### Stored data:
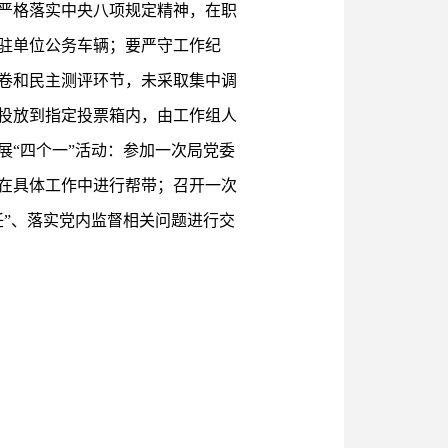
严格落实中央八项规定精神，在职
驻单位公务车辆；要严守工作纪
卷和民主测评环节，未采取集中调
投放到指定投票箱内，由工作组人
“四个一”活动：参加一次局党委
在具体工作中进行帮带；召开一次
”、落实党内监督相关问题进行交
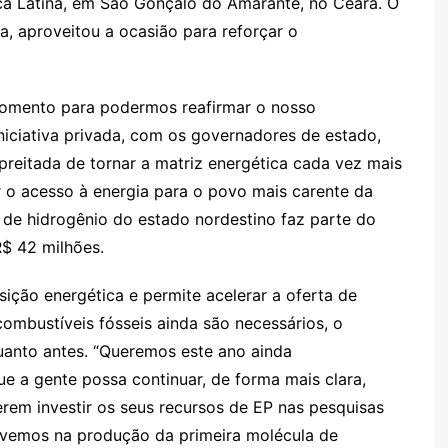
ca Latina, em São Gonçalo do Amarante, no Ceará. O
ra, aproveitou a ocasião para reforçar o
momento para podermos reafirmar o nosso
iciativa privada, com os governadores de estado,
reitada de tornar a matriz energética cada vez mais
r o acesso à energia para o povo mais carente da
ta de hidrogênio do estado nordestino faz parte do
$ 42 milhões.
ição energética e permite acelerar a oferta de
combustíveis fósseis ainda são necessários, o
quanto antes. “Queremos este ano ainda
e a gente possa continuar, de forma mais clara,
em investir os seus recursos de EP nas pesquisas
s vemos na produção da primeira molécula de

### Exercise objective:
Copy out, word for word, the data lines from the one containing "ca Latina, em" through the one containing "r o acesso à", both included.

### Completed exercise:
ca Latina, em São Gonçalo do Amarante, no Ceará. O
ra, aproveitou a ocasião para reforçar o
momento para podermos reafirmar o nosso
iciativa privada, com os governadores de estado,
reitada de tornar a matriz energética cada vez mais
r o acesso à energia para o povo mais carente da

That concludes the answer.